[Extracted page text data]
——
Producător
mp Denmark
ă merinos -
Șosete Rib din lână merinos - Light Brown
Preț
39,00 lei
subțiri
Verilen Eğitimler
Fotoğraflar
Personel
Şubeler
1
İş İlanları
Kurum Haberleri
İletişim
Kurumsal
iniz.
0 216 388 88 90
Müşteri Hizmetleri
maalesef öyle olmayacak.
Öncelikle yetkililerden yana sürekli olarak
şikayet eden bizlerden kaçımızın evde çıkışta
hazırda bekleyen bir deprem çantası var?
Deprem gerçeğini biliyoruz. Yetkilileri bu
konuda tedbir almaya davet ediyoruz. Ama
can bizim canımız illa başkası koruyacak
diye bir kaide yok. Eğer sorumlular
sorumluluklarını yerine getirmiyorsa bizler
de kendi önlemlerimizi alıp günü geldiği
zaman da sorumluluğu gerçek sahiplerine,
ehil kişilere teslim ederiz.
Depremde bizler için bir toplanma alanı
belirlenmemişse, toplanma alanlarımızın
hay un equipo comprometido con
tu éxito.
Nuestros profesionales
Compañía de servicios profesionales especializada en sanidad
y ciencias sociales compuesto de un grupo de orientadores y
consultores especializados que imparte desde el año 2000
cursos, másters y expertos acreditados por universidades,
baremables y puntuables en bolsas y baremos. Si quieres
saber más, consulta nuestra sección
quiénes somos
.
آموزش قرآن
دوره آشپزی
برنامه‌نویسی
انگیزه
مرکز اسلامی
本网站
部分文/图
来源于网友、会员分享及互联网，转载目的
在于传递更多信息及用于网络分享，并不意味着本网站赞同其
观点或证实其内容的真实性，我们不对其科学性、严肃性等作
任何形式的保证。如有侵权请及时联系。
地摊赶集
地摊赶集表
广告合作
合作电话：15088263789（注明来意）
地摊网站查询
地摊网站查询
——
REQUIREMENT:
Filter the entries and keep only the lines holding "profesionales".

ANSWER FOR THE TASK:
Nuestros profesionales
Compañía de servicios profesionales especializada en sanidad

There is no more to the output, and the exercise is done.